Bryan Koch, vice president of Strategic Services for Duluth, Ga.-based Navicure, explains how the company’s clearinghouse program helps providers recoup money owed to them that often leaks out under manual or rudimentary electronic billing processes: “A patient checks in at the front desk, sees the physician, has a procedure and the total charge is $1,000, the fully integrated system determines that the insurer will pay $600 and there is a $300 deductible. The provider can then ask for the deductible at the time it is due.”

But for the system to work effectively, he said the three key domains must be in sync – front-end intake, electronic medical records and billing.

Louisville, Ky-based ZirMed promotes its system as giving providers the ability to “leverage the power of technology to cure administrative burdens and increase cash flow.” CFO and general counsel Jim Lacy contends ZirMed was the first company to file a claim over the Internet in 1999 and says it laid the foundation for Web-based billing transactions.

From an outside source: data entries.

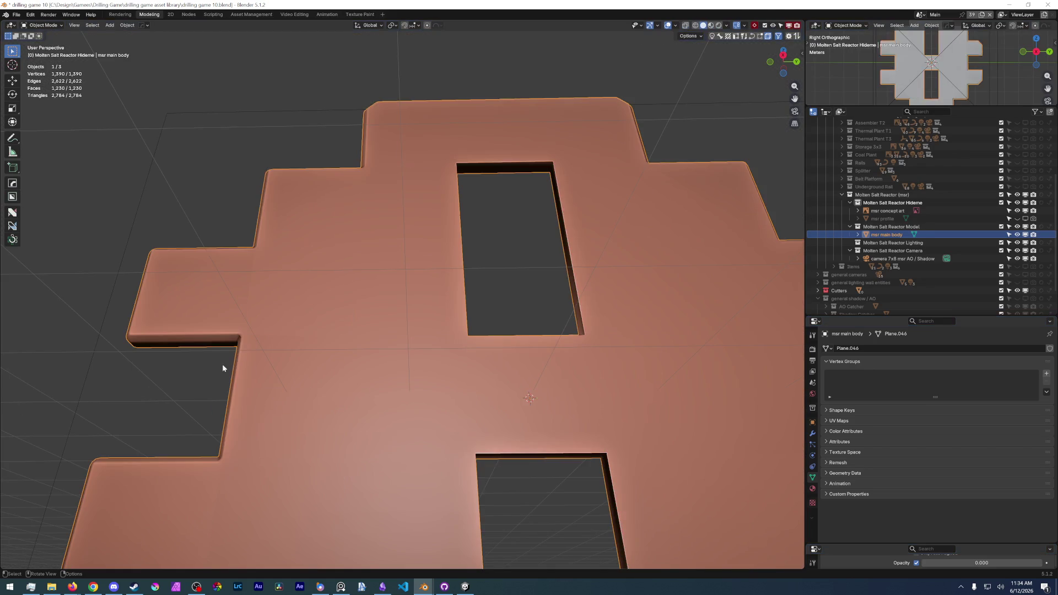
# View the body from Right Ortho, re-enter Edit Mode and deselect everything.
pyautogui.press('KP_3')
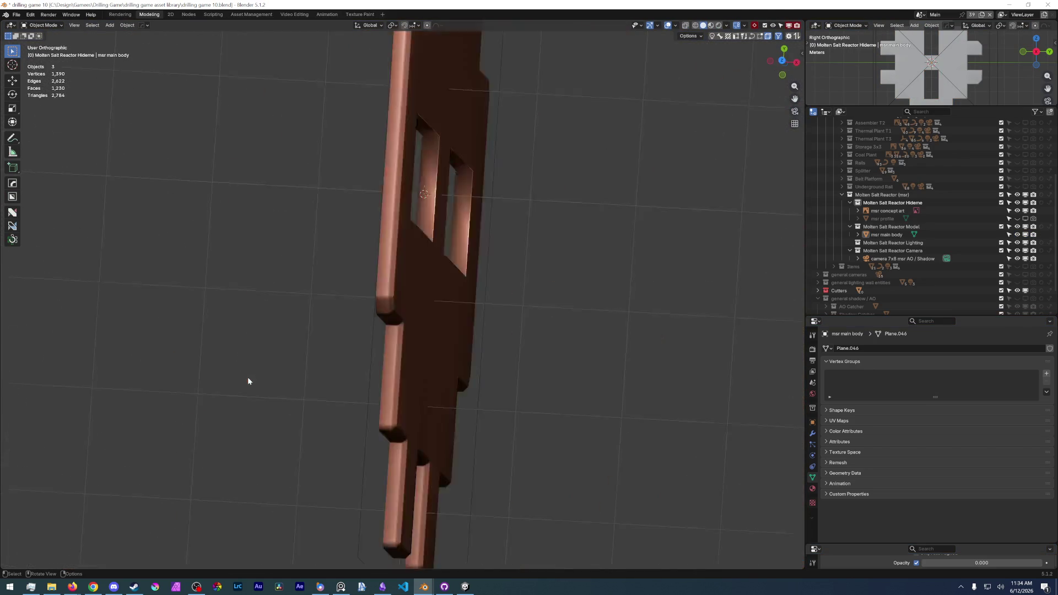
pyautogui.scroll(-4, 357, 304)
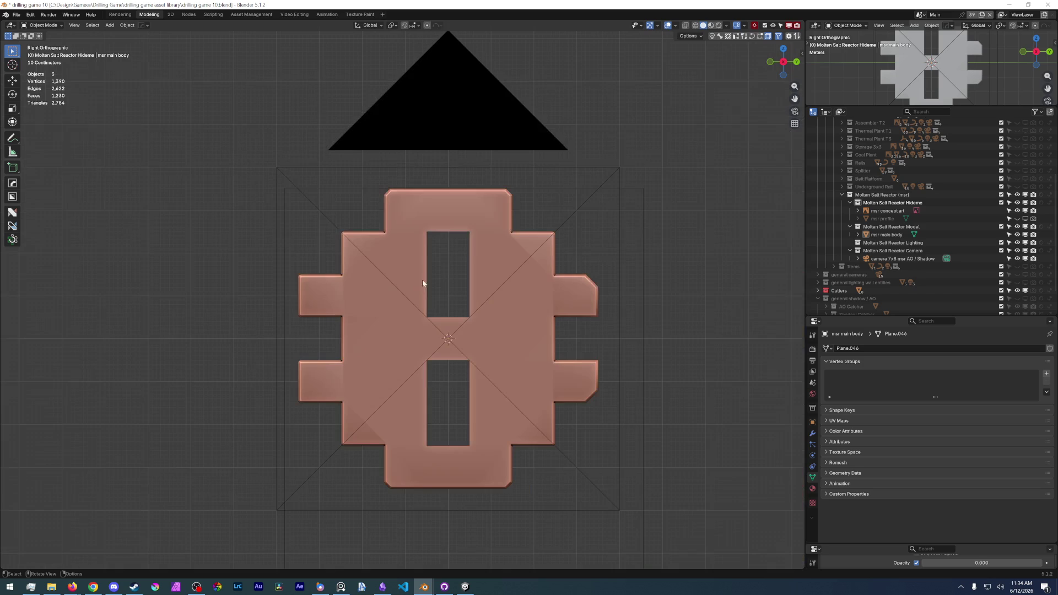
pyautogui.scroll(2, 418, 255)
pyautogui.scroll(5, 330, 273)
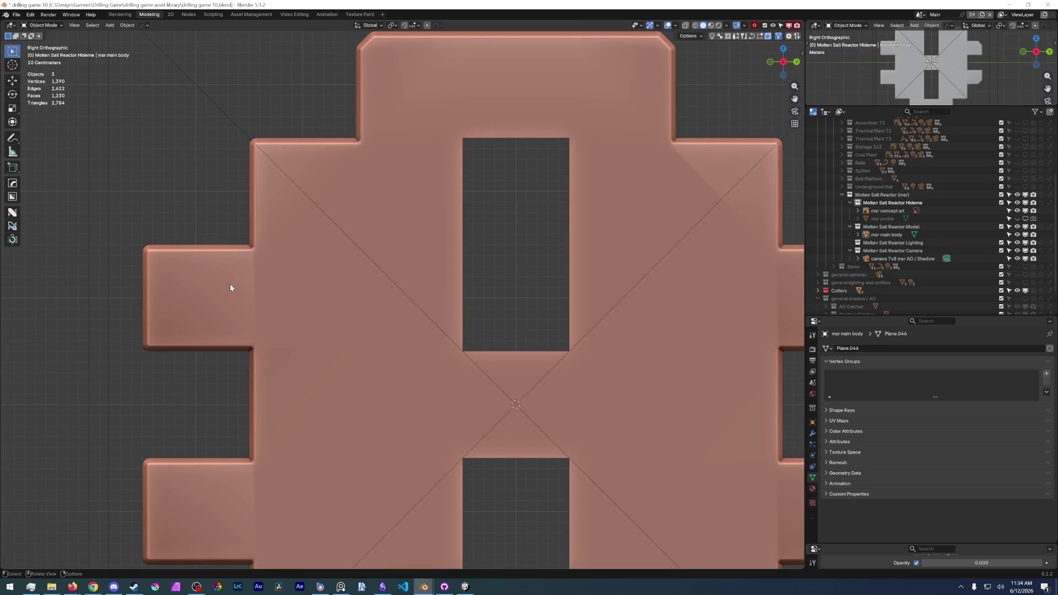
pyautogui.keyDown('shift'); pyautogui.moveTo(230, 284); pyautogui.dragTo(319, 283, button='middle'); pyautogui.keyUp('shift')
pyautogui.scroll(3, 373, 285)
pyautogui.scroll(-3, 499, 236)
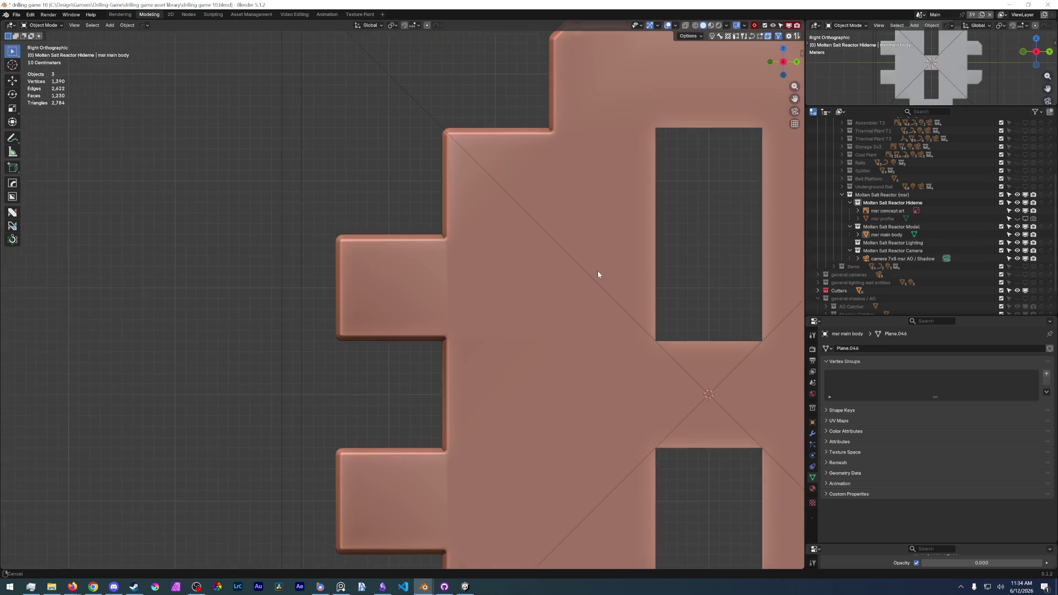
pyautogui.keyDown('shift'); pyautogui.moveTo(598, 270); pyautogui.dragTo(350, 270, button='middle'); pyautogui.keyUp('shift')
pyautogui.scroll(-3, 350, 270)
pyautogui.press('ctrl+Tab')
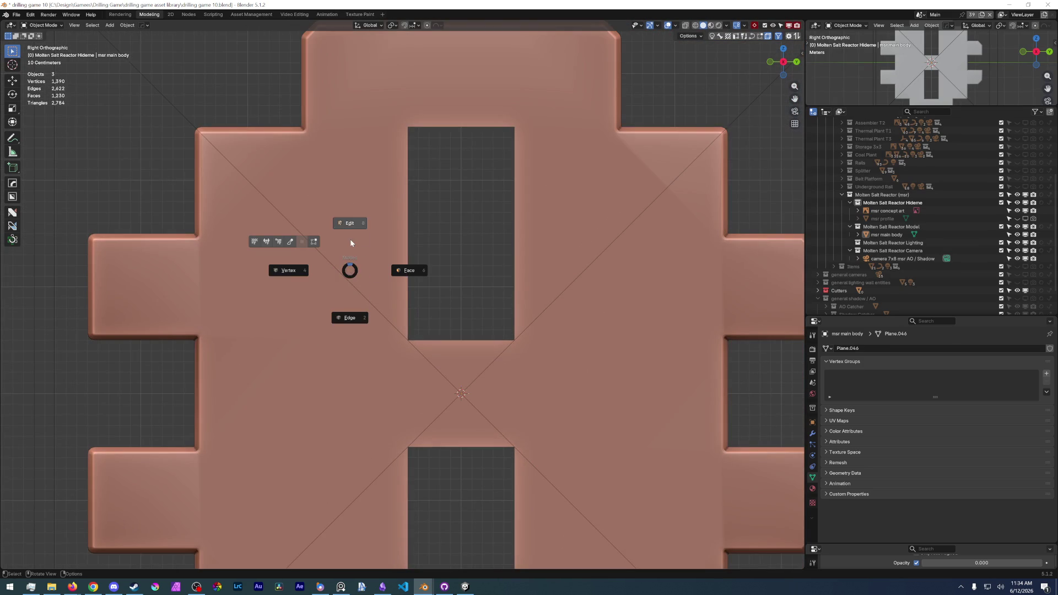
pyautogui.click(350, 239)
pyautogui.press('alt+a')
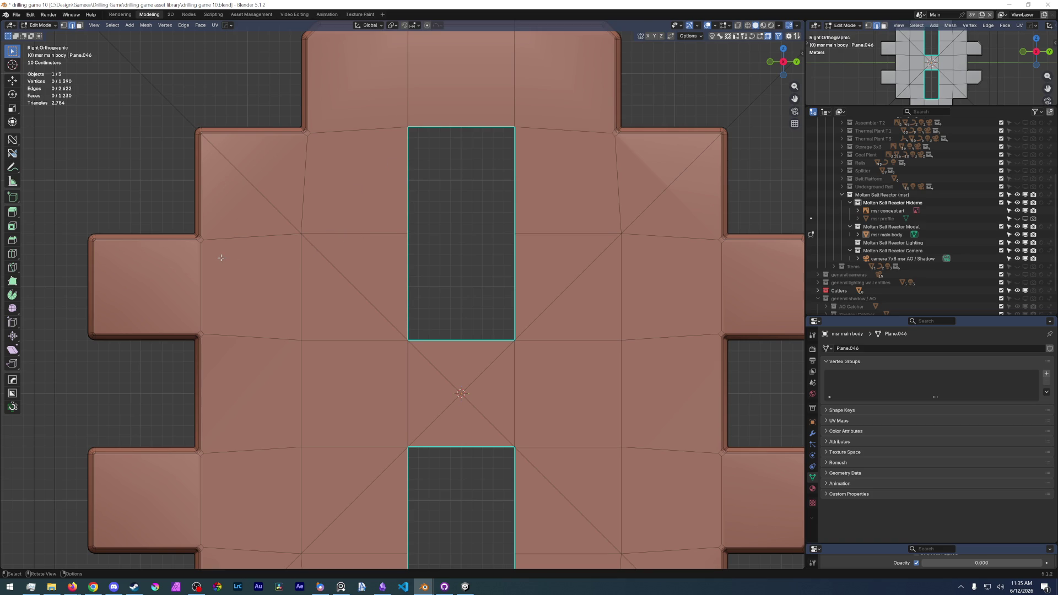
pyautogui.scroll(3, 221, 258)
# Pick a single face on the panel's left arm and bring up the Select Pro menu.
pyautogui.press('1')
pyautogui.scroll(2, 315, 207)
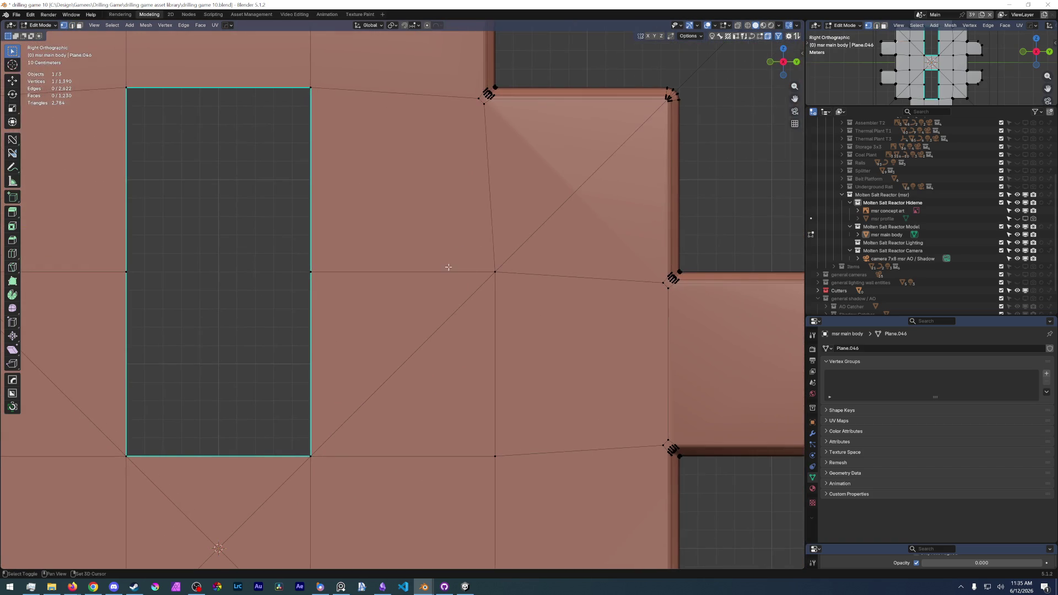
pyautogui.scroll(-3, 659, 284)
pyautogui.moveTo(579, 281)
pyautogui.mouseDown(button='middle')
pyautogui.moveTo(324, 304)
pyautogui.moveTo(417, 285)
pyautogui.mouseUp(button='middle')
pyautogui.scroll(-4, 324, 304)
pyautogui.click(359, 265)
pyautogui.moveTo(360, 265); pyautogui.dragTo(413, 282, button='middle')
pyautogui.scroll(3, 395, 297)
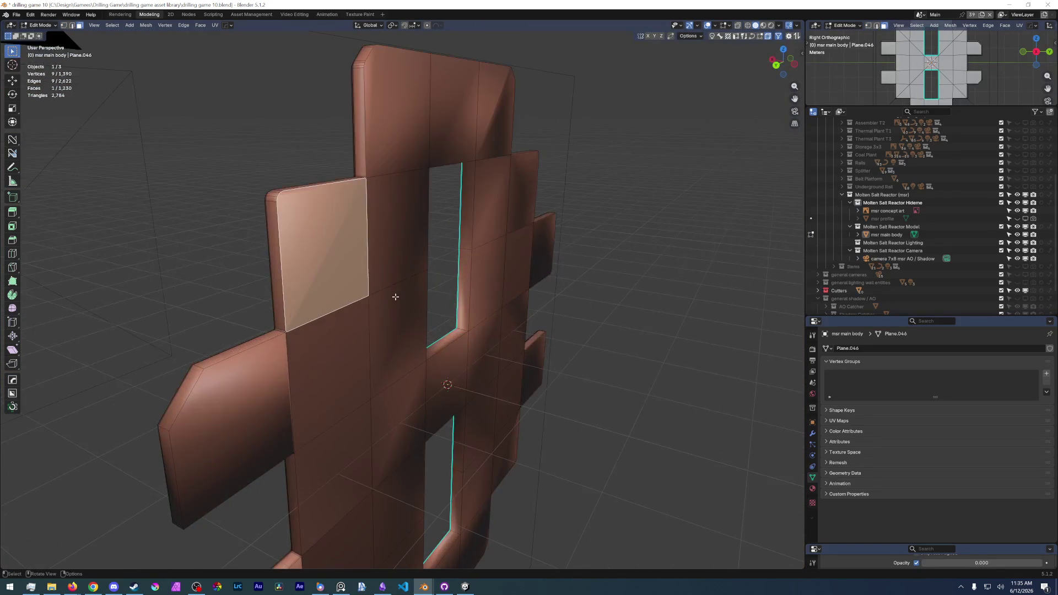
pyautogui.moveTo(333, 341)
pyautogui.mouseDown(button='middle')
pyautogui.moveTo(272, 359)
pyautogui.moveTo(189, 358)
pyautogui.moveTo(268, 399)
pyautogui.mouseUp(button='middle')
pyautogui.scroll(5, 314, 348)
pyautogui.scroll(1, 303, 353)
pyautogui.click(303, 354)
pyautogui.scroll(-3, 273, 360)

“ZirMed saw the opportunity to bring in the claim file and send it out to payers as a clearinghouse using Web-based technology,” he said.

“We have positioned ourselves as a comprehensive revenue solutions provider with $50 million in revenue and processing claims for tens of thousands of providers.”

Functionality of the company’s revenue cycle management system includes eligibility verification, credit/debit card processing, check processing, coding compliance, reimbursement management, electronic remittance advice, patient statements, provider credentialing and lock box services.

Rose Citron-Allen, practice lead healthcare consultant for Dayton, Ohio-based Teradata, specializes in analytics and business intelligence for the payer side, offering applications and data warehousing.

In an increasingly automated claims processing environment, payers are relying on operational dashboards to monitor the adjudication process, Citron-Allen said.

“The intent is to automate as much as possible with adjudication and 90 percent is now done without a human touching a claim,” she said. “We’re looking at patterns of data, monitoring output, enhancing adjudication rules and fraud detection is moving more toward real time. It’s like air traffic control, knowing hour by hour how things are managed.”